Among miscellaneous presentations related to diabetic feet, a pooled analysis of randomized trials corroborating the potential for recombinant human platelet-derived growth factor gel in healing diabetic neuropathic foot ulcers was presented [Shi, J. et al., Abst 1157]. Similarly, an individual trial suggested potential for MF-125, a protein-free metabolically active hemoderivative containing extracts of calf blood, for accelerating the healing of wounds after surgical removal of infected diabetic foot ulcers [Parhimovich, R.M. et al., Abst 1159].

MISCELLANEOUS

The Ginkgo biloba extract EGb761 was shown to prevent palmitate-induced insulin resistance in the in vitro setting [Ha, E.S. et al., Abst 507]. On the contrary, acetylcysteine did not reverse hepatic insulin resistance after protracted lipid infusions in experimental animals [Pereira, S. et al., Abst 537], but reduced gluconeogenesis without impacting on hepatic lipid accumulation in experimental models of nonalcoholic fatty liver disease [Lockman, K.A. et al., Abst 539].

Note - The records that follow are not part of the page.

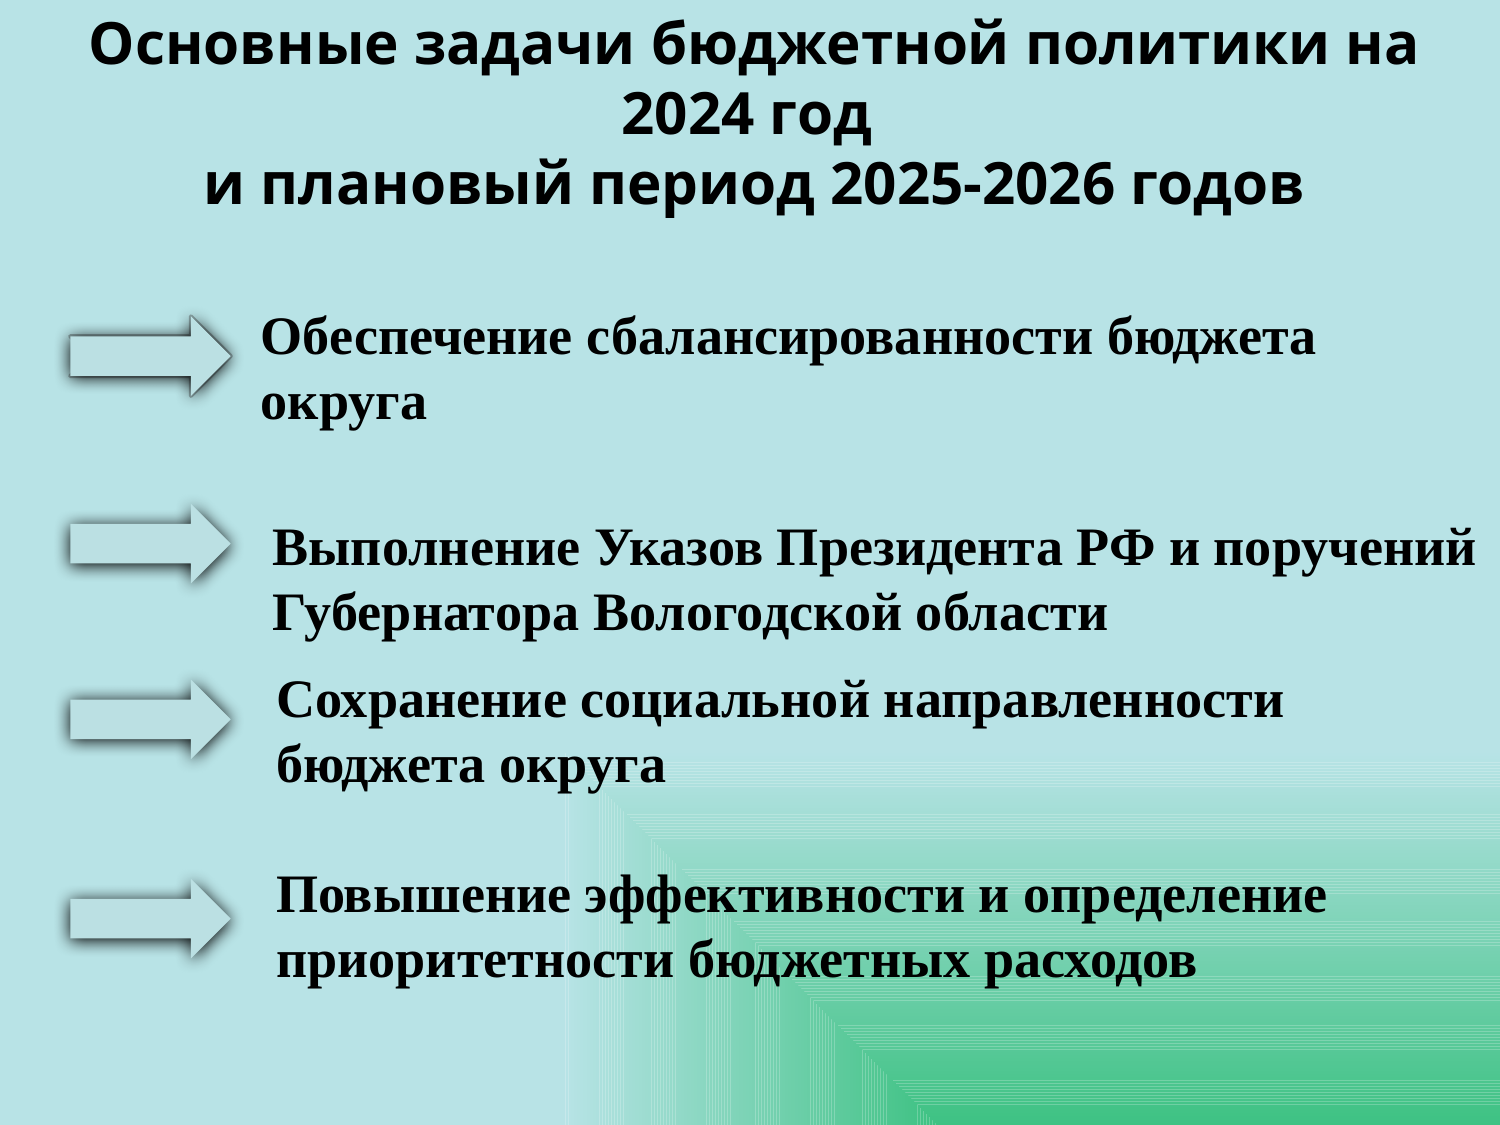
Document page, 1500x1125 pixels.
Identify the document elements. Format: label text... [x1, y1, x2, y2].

text_box Основные задачи бюджетной политики на 2024 год и плановый период 2025-2026 годов [35, 0, 1475, 223]
text_box Сохранение социальной направленности бюджета округа Повышение эффективности и определение приоритетности бюджетных расходов [234, 656, 1500, 996]
text_box [68, 876, 233, 961]
text_box Обеспечение сбалансированности бюджета округа [246, 292, 1477, 438]
text_box [68, 677, 233, 762]
text_box Выполнение Указов Президента РФ и поручений Губернатора Вологодской области [257, 503, 1500, 649]
text_box [68, 314, 233, 398]
text_box [68, 501, 233, 586]
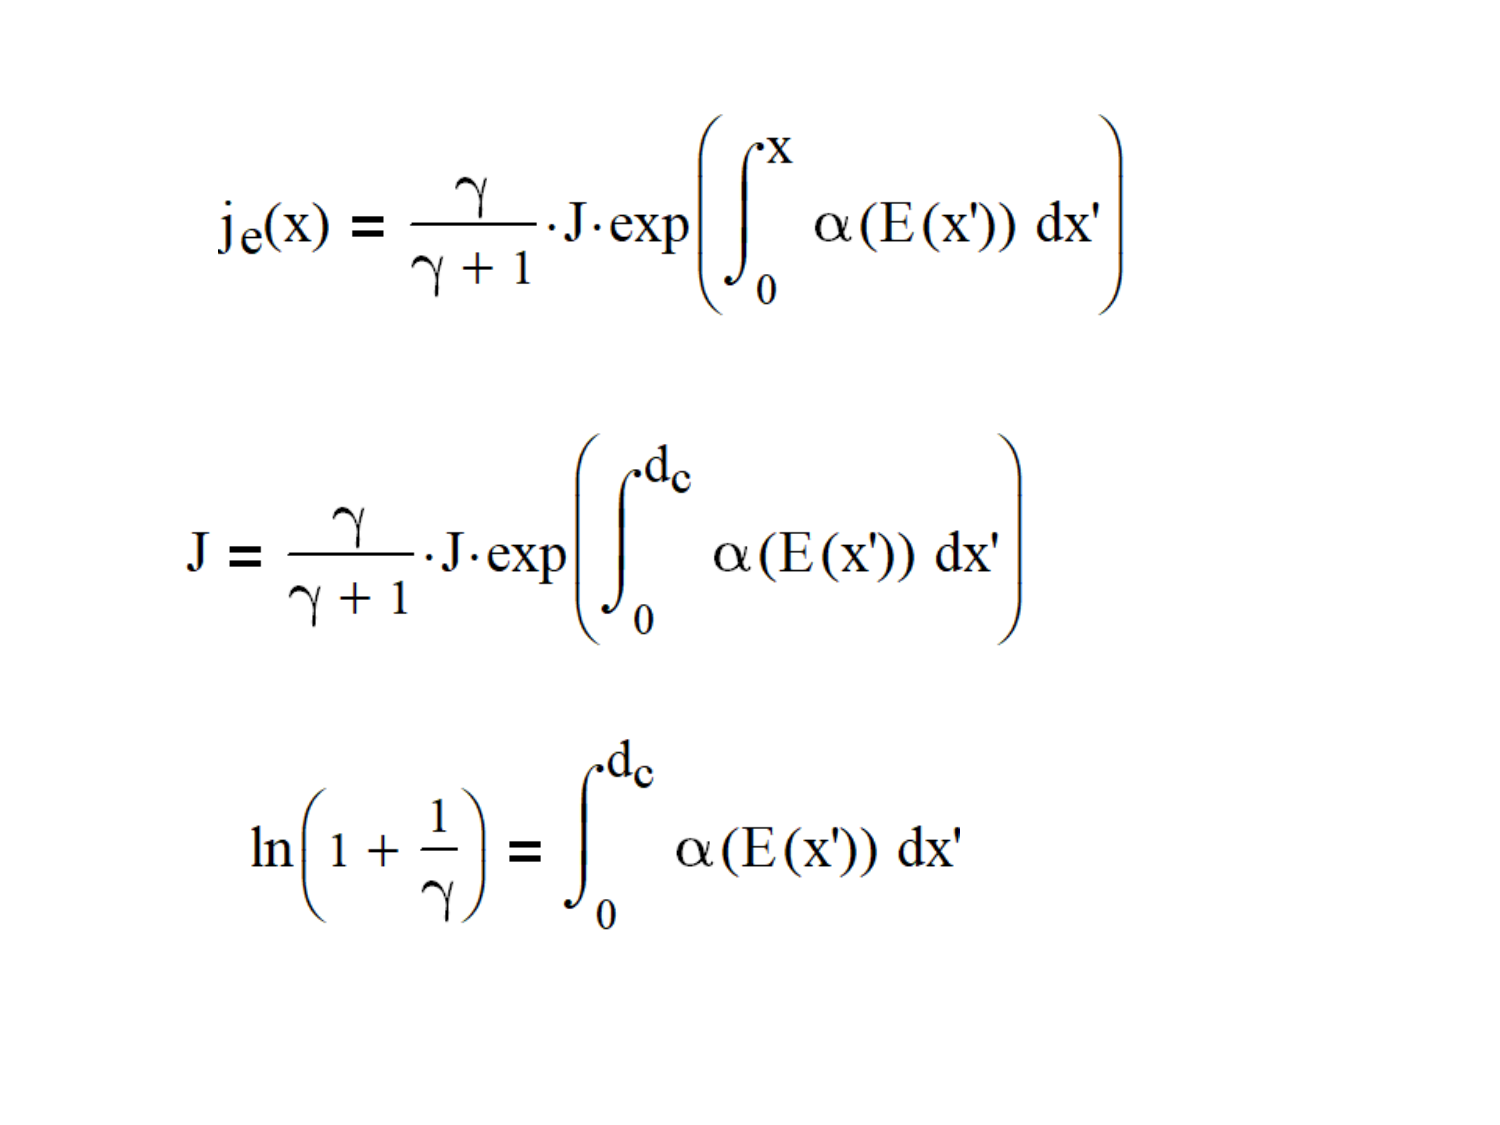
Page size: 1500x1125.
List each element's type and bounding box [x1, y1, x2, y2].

picture [246, 727, 960, 943]
picture [182, 432, 1024, 647]
picture [218, 113, 1125, 317]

The endocannabinoid receptor blocker rimonabant was shown to modulate insulin secretion and correct metabolic abnormalities in animal models of fructose-rich diet-induced diabetes [Flores, L.E. et al., Abst 510].

Like dexamethasone [Jensen, D.H. et al., Abst 570], prednisone dose-dependently lowered insulin sensitivity in healthy lean volunteers, even over the short term [Kauh, E.A. et al., Abst 528]. Ciclosporin, tacrolimus and sirolimus shared dexamethasone’s inhibitory activity on insulin-stimulated glucose uptake by hepatocytes [Pereira, M.J.R. et al., Abst 702]. Similarly, bromocriptine depressed glucose-stimulated insulin secretion in experimental animals [de Leeuw van Weenen, J.E. et al., Abst 575].

Dextrose tablets and liquid sugar jelly were reported effective for rapidly increasing plasma glucose levels, whereas oral glucose spray had a minimal impact within 30 minutes of use and was not recommended for the management of hypoglycemia [Chlup, R. et al., Abst 813].

Administration of calcitriol to young patients with recent onset type 1 diabetes was associated with reduced bone remodeling and turnover, contributing to prevention of diabetes-related osteopenia [Napoli, N. et al., Abst 886].

Coadministration of recombinant human hyaluronidase accelerated prandial insulin lispro pharmacokinetics and improved glycemic control in type 1 diabetes [Hompesch, M. et al., Abst 953].

Use of diazoxide in patient with newly diagnosed type 1 diabetes had no impact on beta-cell function, but improved glycemic control over a 6-month period [Radtke, M. et al., Abst 980].